WHAT TO DO: Scan the entries below and state how many lines contain "more". No other output.

(Before-and-after change records)
########################################
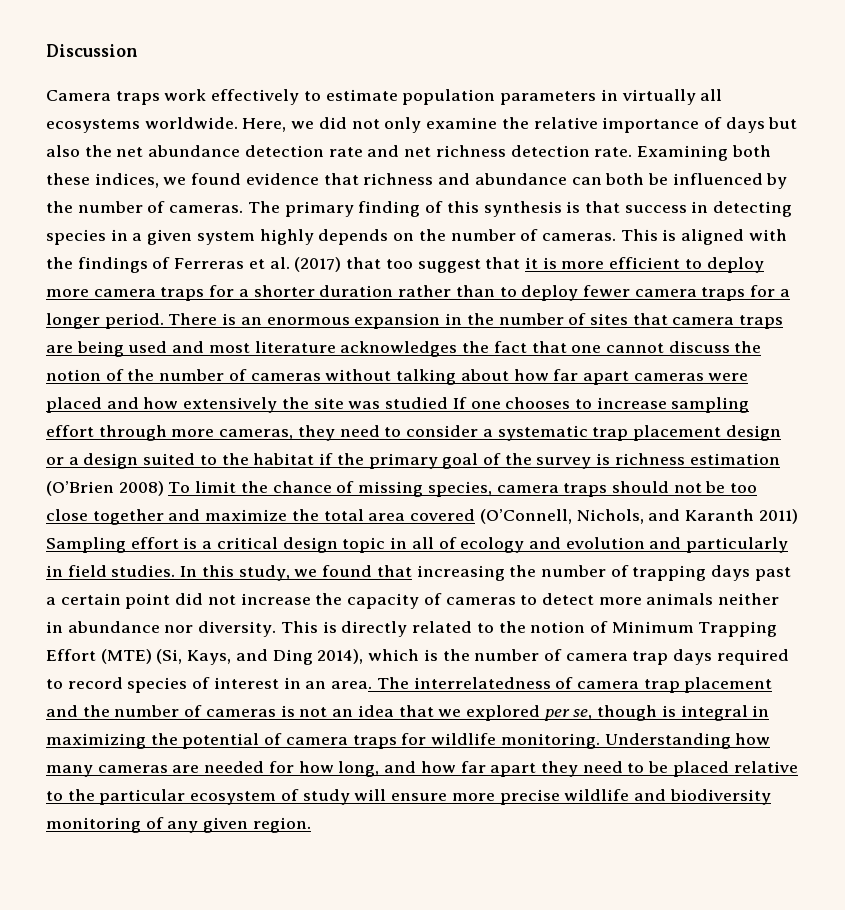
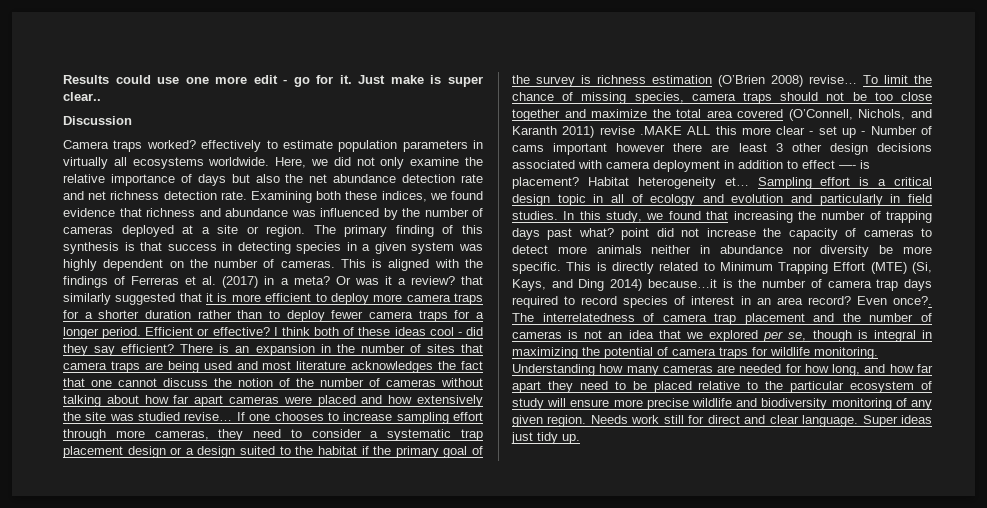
(46, 50) none -> [63,75,484,87] [63,92,101,101] Results could use one more edit - go for it. Just make is super clear.. //
[164,89,207,101] work -> [146,140,196,149] worked?
[571,173,668,185] can both be -> [291,210,316,217] was
[169,205,244,213] cameras. -> [63,225,306,237] cameras deployed at a site or region.
[259,229,389,245] highly depends -> [459,244,484,251] [63,259,164,271] was highly dependent
[346,257,481,273] that too suggest -> [264,276,483,285] [63,293,176,305] in a meta? Or was it a review? that similarly suggested
(164, 321) none -> [145,327,483,336] [63,344,175,356] Efficient or effective? I think both of these ideas cool - did they say efficient?
[266,317,350,325] enormous -> (250, 349) none
(449, 403) none -> [184,412,233,421] revise…
(164, 488) none -> [809,75,857,84] revise…
(798, 516) none -> [599,126,933,138] [512,143,932,155] [512,160,870,172] [512,177,749,189] revise .MAKE ALL this more clear - set up - Number of cams important however there are least 3 other design decisions associated with camera deployment in addition to effect —- is placement? Habitat heterogeneity et…
[46,593,121,605] a certain -> [578,228,614,237] what?
[198,621,277,637] diversity. -> [820,245,932,257] [512,262,561,274] diversity be more specific.
[498,621,608,633] the notion of -> (715, 266) none
[317,649,420,664] 2014), which -> [610,279,717,291] 2014) because…it
[331,681,373,689] area. -> [776,296,932,305] area record? Even once?.
(311, 825) none -> [590,415,932,427] [511,432,580,444] Needs work still for direct and clear language. Super ideas just tidy up.

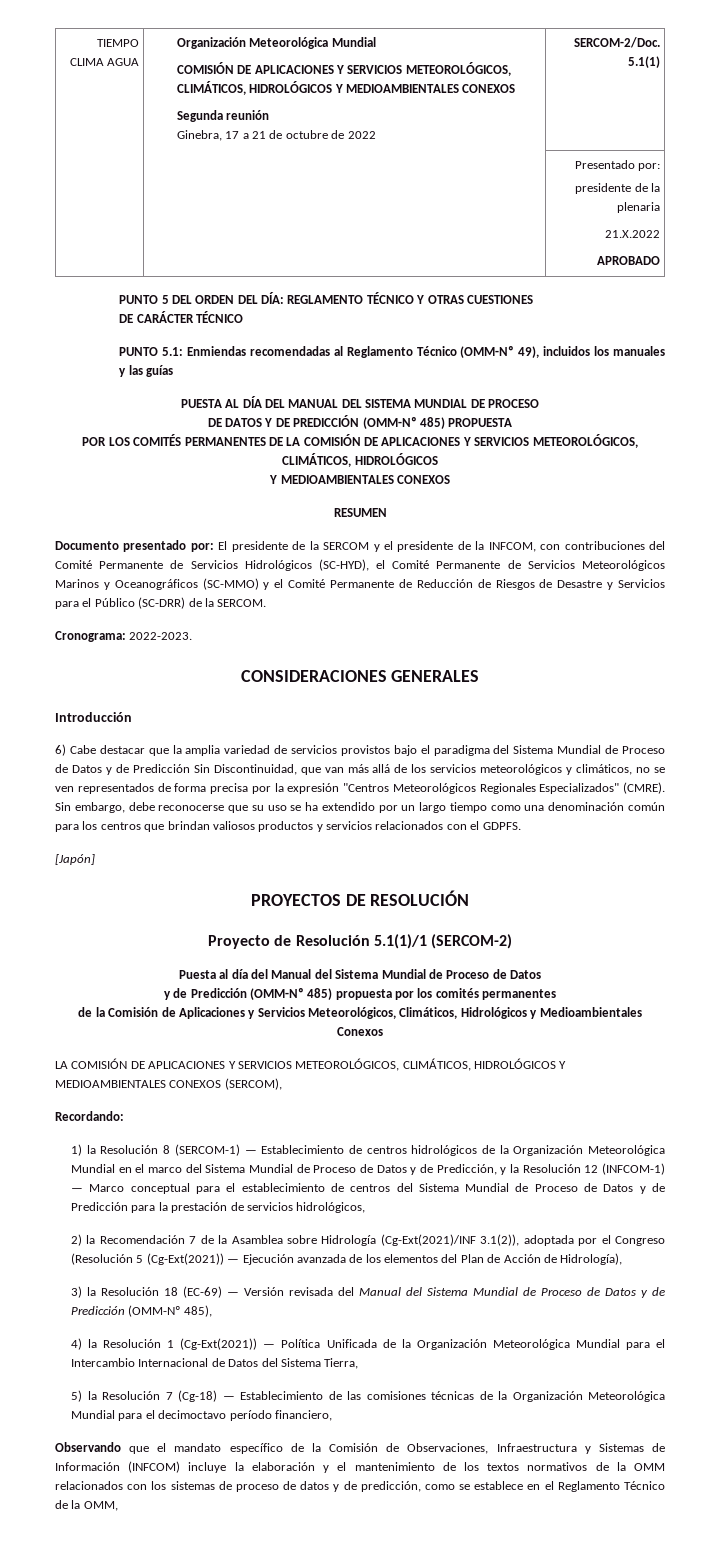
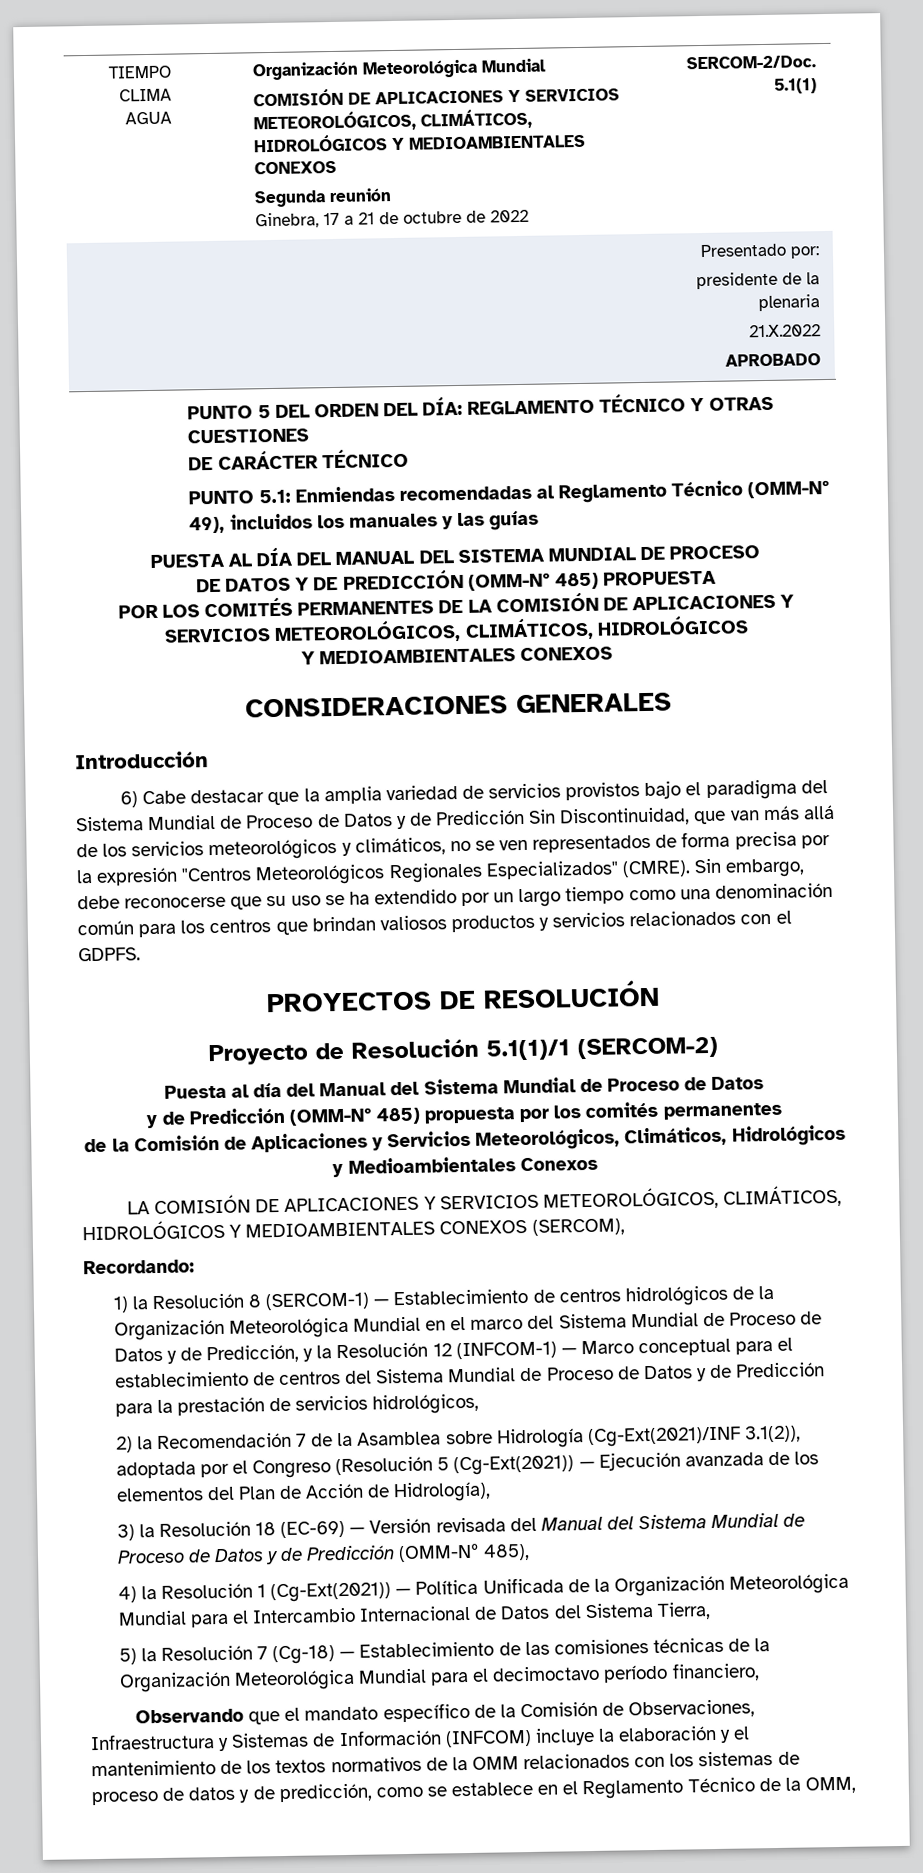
[333,508,387,517] [55,540,665,552] [55,559,665,571] [55,578,666,590] [55,597,267,609] [55,631,193,642] // RESUMEN // Documento presentado por: El presidente de la SERCOM y el presidente de la INFCOM, con contribuciones del Comité Permanente de Servicios Hidrológicos (SC-HYD), el Comité Permanente de Servicios Meteorológicos Marinos y Oceanográficos (SC-MMO) y el Comité Permanente de Reducción de Riesgos de Desastre y Servicios para el Público (SC-DRR) de la SERCOM. // Cronograma: 2022-2023. -> (614, 654) none
[55,854,95,865] // [Japón] -> (141, 954) none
########################################
SOLUTION TO THE EXERCISE: 3